[Dataset items]
┄┄┄┄┄┄┄┄┄┄

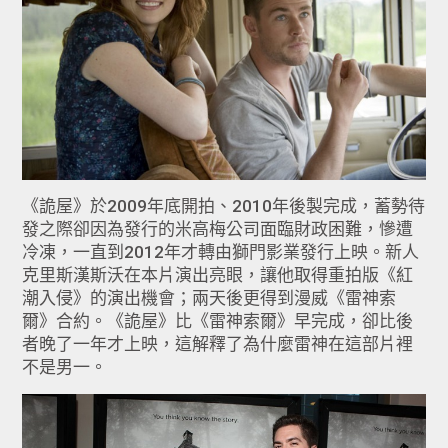
《詭屋》於2009年底開拍、2010年後製完成，蓄勢待
發之際卻因為發行的米高梅公司面臨財政困難，慘遭
冷凍，一直到2012年才轉由獅門影業發行上映。新人
克里斯漢斯沃在本片演出亮眼，讓他取得重拍版《紅
潮入侵》的演出機會；兩天後更得到漫威《雷神索
爾》合約。《詭屋》比《雷神索爾》早完成，卻比後
者晚了一年才上映，這解釋了為什麼雷神在這部片裡
不是男一。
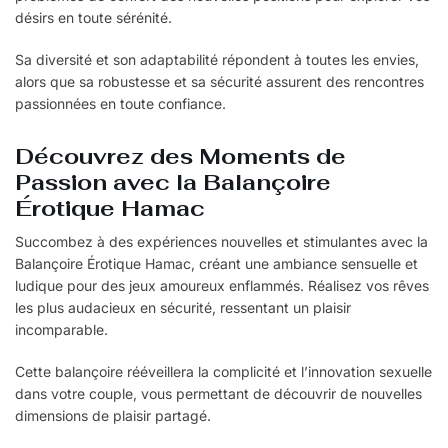
désirs en toute sérénité.
Sa diversité et son adaptabilité répondent à toutes les envies,
alors que sa robustesse et sa sécurité assurent des rencontres
passionnées en toute confiance.
Découvrez des Moments de
Passion avec la Balançoire
Érotique Hamac
Succombez à des expériences nouvelles et stimulantes avec la
Balançoire Érotique Hamac, créant une ambiance sensuelle et
ludique pour des jeux amoureux enflammés. Réalisez vos rêves
les plus audacieux en sécurité, ressentant un plaisir
incomparable.
Cette balançoire rééveillera la complicité et l’innovation sexuelle
dans votre couple, vous permettant de découvrir de nouvelles
dimensions de plaisir partagé.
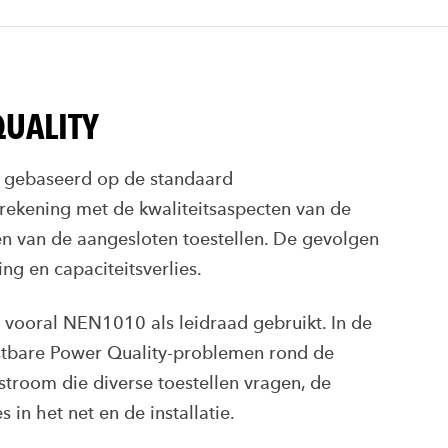
QUALITY
og gebaseerd op de standaard
g rekening met de kwaliteitsaspecten van de
 van de aangesloten toestellen. De gevolgen
ng en capaciteitsverlies.
t vooral NEN1010 als leidraad gebruikt. In de
ostbare Power Quality-problemen rond de
stroom die diverse toestellen vragen, de
 in het net en de installatie.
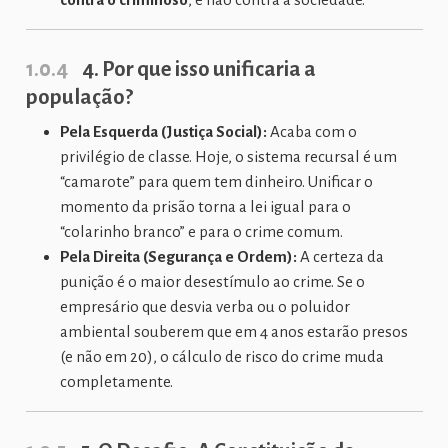
1.0.4
4. Por que isso unificaria a
população?
Pela Esquerda (Justiça Social):
Acaba com o
privilégio de classe. Hoje, o sistema recursal é um
“camarote” para quem tem dinheiro. Unificar o
momento da prisão torna a lei igual para o
“colarinho branco” e para o crime comum.
Pela Direita (Segurança e Ordem):
A certeza da
punição é o maior desestímulo ao crime. Se o
empresário que desvia verba ou o poluidor
ambiental souberem que em 4 anos estarão presos
(e não em 20), o cálculo de risco do crime muda
completamente.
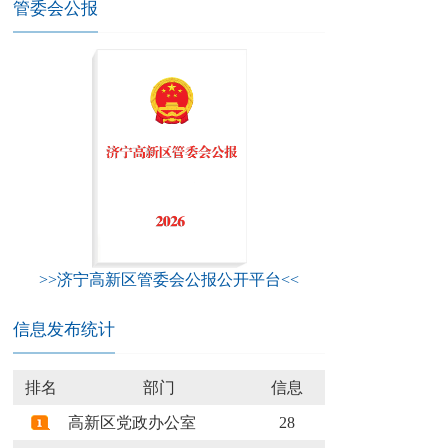
管委会公报
>>济宁高新区管委会公报公开平台<<
信息发布统计
排名
部门
信息
高新区党政办公室
28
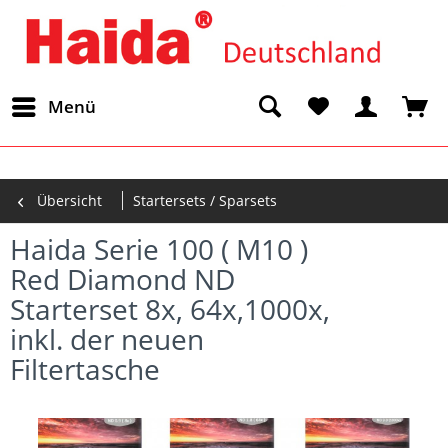
Menü
Übersicht
Startersets / Sparsets
Haida Serie 100 ( M10 )
Red Diamond ND
Starterset 8x, 64x,1000x,
inkl. der neuen
Filtertasche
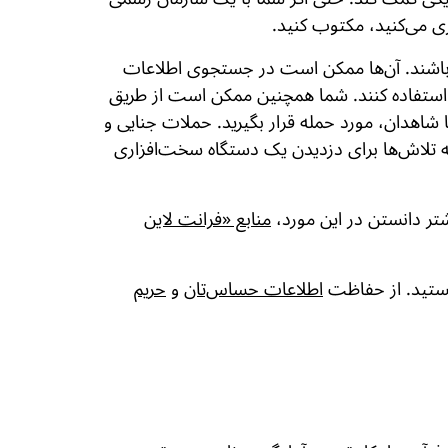
ری می‌کنید، مکتوب کنید.
ه باشند. آن‌ها ممکن است در جستجوی اطلاعات
 استفاده کنند. شما همچنین ممکن است از طریق
 شاهدان، مورد حمله قرار بگیرید. حملات جنایی و
 تلاش‌ها برای دزدیدن یک دستگاه سخت‌افزاری
شتر دانستن در این مورد،
منابع «فرانت لاین
هستید. از حفاظت
اطلاعات حساس‌تان
و
حریم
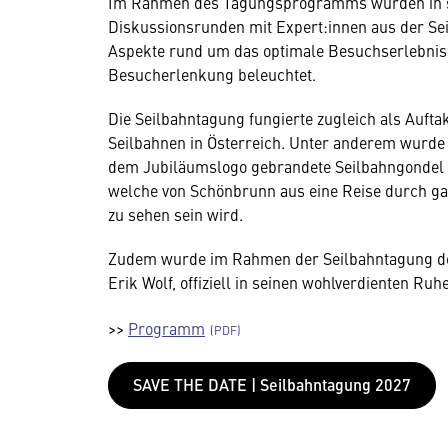
Im Rahmen des Tagungsprogramms wurden in 
Diskussionsrunden mit Expert:innen aus der Se
Aspekte rund um das optimale Besuchserlebnis, 
Besucherlenkung beleuchtet.
Die Seilbahntagung fungierte zugleich als Auf
Seilbahnen in Österreich. Unter anderem wurde 
dem Jubiläumslogo gebrandete Seilbahngondel (
welche von Schönbrunn aus eine Reise durch ga
zu sehen sein wird.
Zudem wurde im Rahmen der Seilbahntagung der
Erik Wolf, offiziell in seinen wohlverdienten Ru
>>
Programm
SAVE THE DATE | Seilbahntagung 2027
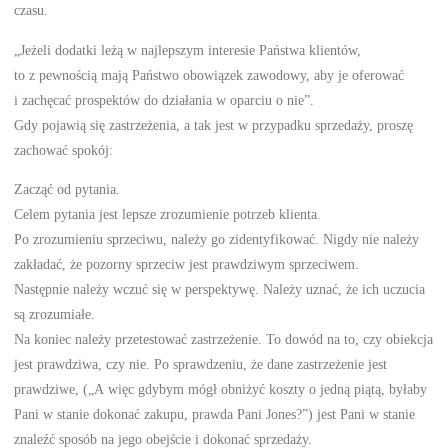
czasu.
„Jeżeli dodatki leżą w najlepszym interesie Państwa klientów,
to z pewnością mają Państwo obowiązek zawodowy, aby je oferować
i zachęcać prospektów do działania w oparciu o nie”.
Gdy pojawią się zastrzeżenia, a tak jest w przypadku sprzedaży, proszę
zachować spokój:
Zacząć od pytania.
Celem pytania jest lepsze zrozumienie potrzeb klienta.
Po zrozumieniu sprzeciwu, należy go zidentyfikować. Nigdy nie należy
zakładać, że pozorny sprzeciw jest prawdziwym sprzeciwem.
Następnie należy wczuć się w perspektywę. Należy uznać, że ich uczucia
są zrozumiałe.
Na koniec należy przetestować zastrzeżenie. To dowód na to, czy obiekcja
jest prawdziwa, czy nie. Po sprawdzeniu, że dane zastrzeżenie jest
prawdziwe, („A więc gdybym mógł obniżyć koszty o jedną piątą, byłaby
Pani w stanie dokonać zakupu, prawda Pani Jones?”) jest Pani w stanie
znaleźć sposób na jego obejście i dokonać sprzedaży.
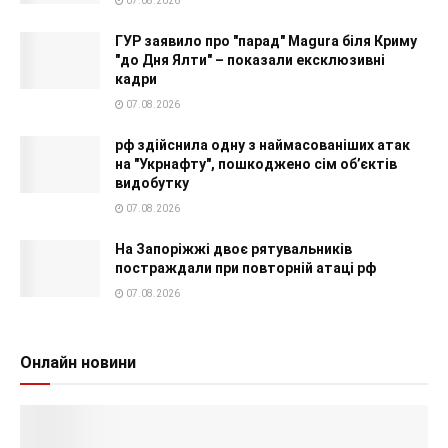
07.08.2026
ГУР заявило про "парад" Magura біля Криму
"до Дня Ялти" – показали ексклюзивні
кадри
07.08.2026
рф здійснила одну з наймасованіших атак
на "Укрнафту", пошкоджено сім об’єктів
видобутку
07.08.2026
На Запоріжжі двоє рятувальників
постраждали при повторній атаці рф
07.08.2026
Онлайн новини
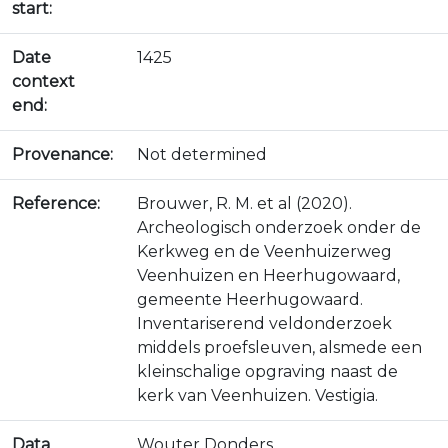
start:
Date
1425
context
end:
Provenance:
Not determined
Reference:
Brouwer, R. M. et al (2020).
Archeologisch onderzoek onder de
Kerkweg en de Veenhuizerweg
Veenhuizen en Heerhugowaard,
gemeente Heerhugowaard.
Inventariserend veldonderzoek
middels proefsleuven, alsmede een
kleinschalige opgraving naast de
kerk van Veenhuizen. Vestigia.
Data
Wouter Donders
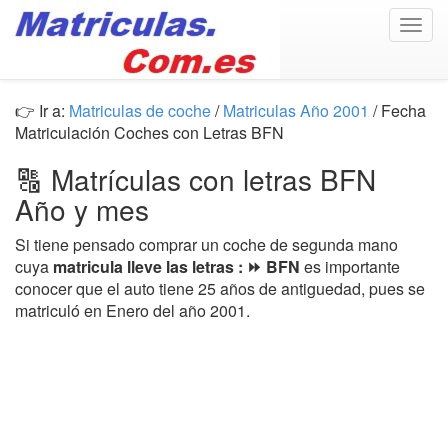
Togg
navig
👉 Ir a:
Matriculas de coche
/
Matriculas Año 2001
/ Fecha
Matriculación Coches con Letras BFN
🔠 Matrículas con letras BFN
Año y mes
Si tiene pensado comprar un coche de segunda mano
cuya
matricula lleve las letras : ⏩ BFN
es importante
conocer que el auto tiene 25 años de antiguedad, pues se
matriculó en Enero del año 2001.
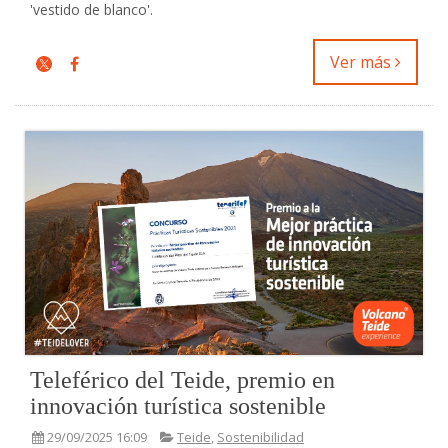
'vestido de blanco'.
Ver más
Teleférico del Teide, premio en
innovación turística sostenible
29/09/2025 16:09
Teide
,
Sostenibilidad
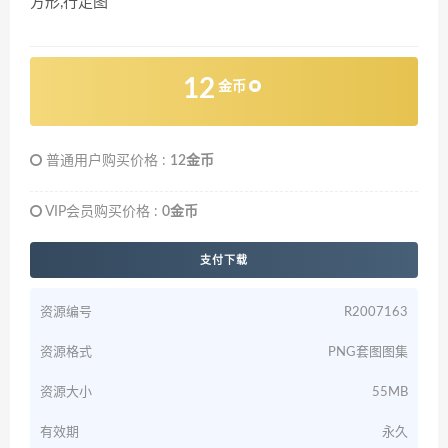
方形,行走图
12
金币
普通用户购买价格 :
12金币
VIP会员购买价格 :
0金币
支付下载
资源编号
R2007163
资源格式
PNG套图图集
资源大小
55MB
有效期
永久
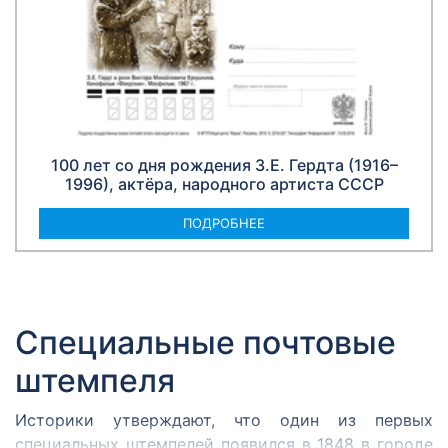
100 лет со дня рождения З.Е. Гердта (1916–
1996), актёра, народного артиста СССР
ПОДРОБНЕЕ
Специальные почтовые
штемпеля
Историки утверждают, что один из первых
специальных штемпелей появился в 1848 в городе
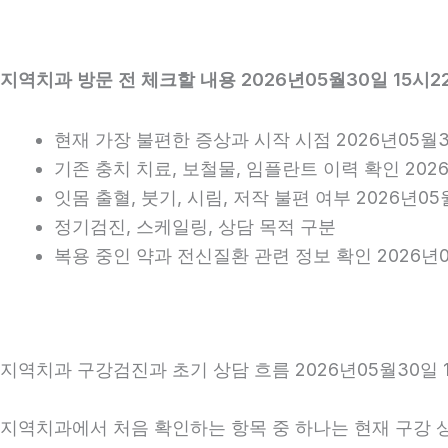
지역치과 방문 전 체크할 내용 2026년05월30일 15시2
현재 가장 불편한 증상과 시작 시점 2026년05월3
기존 충치 치료, 보철물, 임플란트 이력 확인 2026
잇몸 출혈, 붓기, 시림, 저작 불편 여부 2026년05
정기검진, 스케일링, 상담 목적 구분
복용 중인 약과 전신질환 관련 정보 확인 2026년0
지역치과 구강검진과 초기 상담 흐름 2026년05월30일 
지역치과에서 처음 확인하는 항목 중 하나는 현재 구강 상태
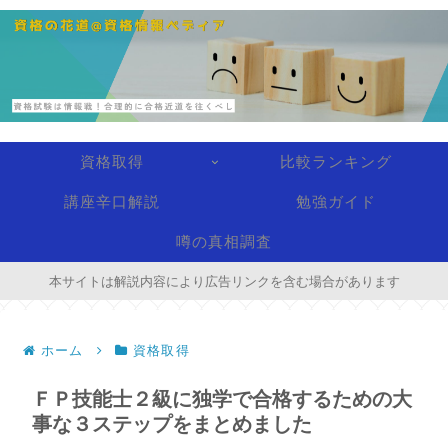
資格取得
比較ランキング
講座辛口解説
勉強ガイド
噂の真相調査
本サイトは解説内容により広告リンクを含む場合があります
ホーム
資格取得
ＦＰ技能士２級に独学で合格するための大
事な３ステップをまとめました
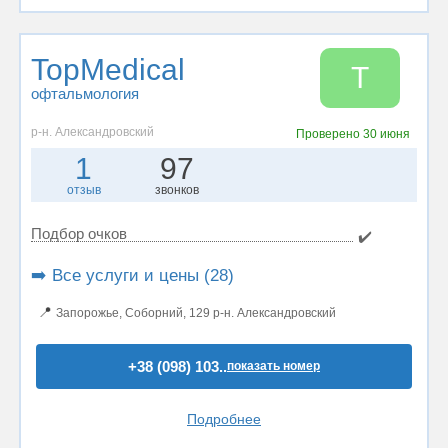
TopMedical
T
офтальмология
р-н. Александровский
Проверено
30 июня
1
97
отзыв
звонков
Подбор очков
✔️
➡️ Все услуги и цены (28)
📍
Запорожье, Соборний, 129 р-н. Александровский
+38 (098) 103..
показать номер
Подробнее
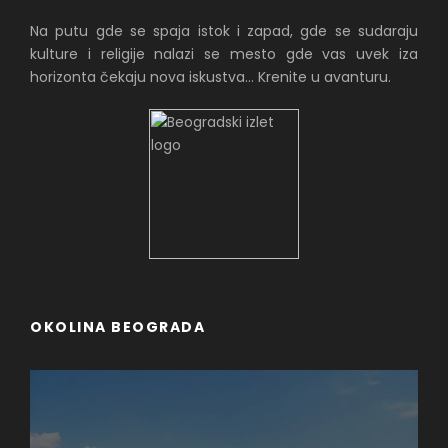
Na putu gde se spaja istok i zapad, gde se sudaraju
kulture i religije nalazi se mesto gde vas uvek iza
horizonta čekaju nova iskustva... Krenite u avanturu.
OKOLINA BEOGRADA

┄┄┄┄┄┄┄┄┄┄

### [TASK TO COMPLETE]
Please extract every line of text from the items above without changing any of it, and omit the pictures.

### [WRITTEN RESPONSE]
《詭屋》於2009年底開拍、2010年後製完成，蓄勢待
發之際卻因為發行的米高梅公司面臨財政困難，慘遭
冷凍，一直到2012年才轉由獅門影業發行上映。新人
克里斯漢斯沃在本片演出亮眼，讓他取得重拍版《紅
潮入侵》的演出機會；兩天後更得到漫威《雷神索
爾》合約。《詭屋》比《雷神索爾》早完成，卻比後
者晚了一年才上映，這解釋了為什麼雷神在這部片裡
不是男一。
désirs en toute sérénité.
Sa diversité et son adaptabilité répondent à toutes les envies,
alors que sa robustesse et sa sécurité assurent des rencontres
passionnées en toute confiance.
Découvrez des Moments de
Passion avec la Balançoire
Érotique Hamac
Succombez à des expériences nouvelles et stimulantes avec la
Balançoire Érotique Hamac, créant une ambiance sensuelle et
ludique pour des jeux amoureux enflammés. Réalisez vos rêves
les plus audacieux en sécurité, ressentant un plaisir
incomparable.
Cette balançoire rééveillera la complicité et l’innovation sexuelle
dans votre couple, vous permettant de découvrir de nouvelles
dimensions de plaisir partagé.
QUALITY
og gebaseerd op de standaard
g rekening met de kwaliteitsaspecten van de
 van de aangesloten toestellen. De gevolgen
ng en capaciteitsverlies.
t vooral NEN1010 als leidraad gebruikt. In de
ostbare Power Quality-problemen rond de
stroom die diverse toestellen vragen, de
 in het net en de installatie.
1.0.4
4. Por que isso unificaria a
população?
Pela Esquerda (Justiça Social):
Acaba com o
privilégio de classe. Hoje, o sistema recursal é um
“camarote” para quem tem dinheiro. Unificar o
momento da prisão torna a lei igual para o
“colarinho branco” e para o crime comum.
Pela Direita (Segurança e Ordem):
A certeza da
punição é o maior desestímulo ao crime. Se o
empresário que desvia verba ou o poluidor
ambiental souberem que em 4 anos estarão presos
(e não em 20), o cálculo de risco do crime muda
completamente.
管委会公报
>>济宁高新区管委会公报公开平台<<
信息发布统计
排名
部门
信息
高新区党政办公室
28
Menü
Übersicht
Startersets / Sparsets
Haida Serie 100 ( M10 )
Red Diamond ND
Starterset 8x, 64x,1000x,
inkl. der neuen
Filtertasche
ری می‌کنید، مکتوب کنید.
ه باشند. آن‌ها ممکن است در جستجوی اطلاعات
 استفاده کنند. شما همچنین ممکن است از طریق
 شاهدان، مورد حمله قرار بگیرید. حملات جنایی و
 تلاش‌ها برای دزدیدن یک دستگاه سخت‌افزاری
شتر دانستن در این مورد،
منابع «فرانت لاین
هستید. از حفاظت
اطلاعات حساس‌تان
و
حریم
Im Rahmen des Tagungsprogramms wurden in 
Diskussionsrunden mit Expert:innen aus der Se
Aspekte rund um das optimale Besuchserlebnis, 
Besucherlenkung beleuchtet.
Die Seilbahntagung fungierte zugleich als Auf
Seilbahnen in Österreich. Unter anderem wurde 
dem Jubiläumslogo gebrandete Seilbahngondel (
welche von Schönbrunn aus eine Reise durch ga
zu sehen sein wird.
Zudem wurde im Rahmen der Seilbahntagung der
Erik Wolf, offiziell in seinen wohlverdienten Ru
>>
Programm
SAVE THE DATE | Seilbahntagung 2027
czasu.
„Jeżeli dodatki leżą w najlepszym interesie Państwa klientów,
to z pewnością mają Państwo obowiązek zawodowy, aby je oferować
i zachęcać prospektów do działania w oparciu o nie”.
Gdy pojawią się zastrzeżenia, a tak jest w przypadku sprzedaży, proszę
zachować spokój:
Zacząć od pytania.
Celem pytania jest lepsze zrozumienie potrzeb klienta.
Po zrozumieniu sprzeciwu, należy go zidentyfikować. Nigdy nie należy
zakładać, że pozorny sprzeciw jest prawdziwym sprzeciwem.
Następnie należy wczuć się w perspektywę. Należy uznać, że ich uczucia
są zrozumiałe.
Na koniec należy przetestować zastrzeżenie. To dowód na to, czy obiekcja
jest prawdziwa, czy nie. Po sprawdzeniu, że dane zastrzeżenie jest
prawdziwe, („A więc gdybym mógł obniżyć koszty o jedną piątą, byłaby
Pani w stanie dokonać zakupu, prawda Pani Jones?”) jest Pani w stanie
znaleźć sposób na jego obejście i dokonać sprzedaży.
07.08.2026
ГУР заявило про "парад" Magura біля Криму
"до Дня Ялти" – показали ексклюзивні
кадри
07.08.2026
рф здійснила одну з наймасованіших атак
на "Укрнафту", пошкоджено сім об’єктів
видобутку
07.08.2026
На Запоріжжі двоє рятувальників
постраждали при повторній атаці рф
07.08.2026
Онлайн новини
start:
Date
1425
context
end:
Provenance:
Not determined
Reference:
Brouwer, R. M. et al (2020).
Archeologisch onderzoek onder de
Kerkweg en de Veenhuizerweg
Veenhuizen en Heerhugowaard,
gemeente Heerhugowaard.
Inventariserend veldonderzoek
middels proefsleuven, alsmede een
kleinschalige opgraving naast de
kerk van Veenhuizen. Vestigia.
Data
Wouter Donders
Togg
navig
👉 Ir a:
Matriculas de coche
/
Matriculas Año 2001
/ Fecha
Matriculación Coches con Letras BFN
🔠 Matrículas con letras BFN
Año y mes
Si tiene pensado comprar un coche de segunda mano
cuya
matricula lleve las letras : ⏩ BFN
es importante
conocer que el auto tiene 25 años de antiguedad, pues se
matriculó en Enero del año 2001.
'vestido de blanco'.
Ver más
Teleférico del Teide, premio en
innovación turística sostenible
29/09/2025 16:09
Teide
,
Sostenibilidad
方形,行走图
12
金币
普通用户购买价格 :
12金币
VIP会员购买价格 :
0金币
支付下载
资源编号
R2007163
资源格式
PNG套图图集
资源大小
55MB
有效期
永久
100 лет со дня рождения З.Е. Гердта (1916–
1996), актёра, народного артиста СССР
ПОДРОБНЕЕ
Специальные почтовые
штемпеля
Историки утверждают, что один из первых
специальных штемпелей появился в 1848 в городе
지역치과 방문 전 체크할 내용 2026년05월30일 15시2
현재 가장 불편한 증상과 시작 시점 2026년05월3
기존 충치 치료, 보철물, 임플란트 이력 확인 2026
잇몸 출혈, 붓기, 시림, 저작 불편 여부 2026년05
정기검진, 스케일링, 상담 목적 구분
복용 중인 약과 전신질환 관련 정보 확인 2026년0
지역치과 구강검진과 초기 상담 흐름 2026년05월30일 
지역치과에서 처음 확인하는 항목 중 하나는 현재 구강 상태
資格取得
比較ランキング
講座辛口解説
勉強ガイド
噂の真相調査
本サイトは解説内容により広告リンクを含む場合があります
ホーム
資格取得
ＦＰ技能士２級に独学で合格するための大
事な３ステップをまとめました
TopMedical
T
офтальмология
р-н. Александровский
Проверено
30 июня
1
97
отзыв
звонков
Подбор очков
✔️
➡️ Все услуги и цены (28)
📍
Запорожье, Соборний, 129 р-н. Александровский
+38 (098) 103..
показать номер
Подробнее
Na putu gde se spaja istok i zapad, gde se sudaraju
kulture i religije nalazi se mesto gde vas uvek iza
horizonta čekaju nova iskustva... Krenite u avanturu.
OKOLINA BEOGRADA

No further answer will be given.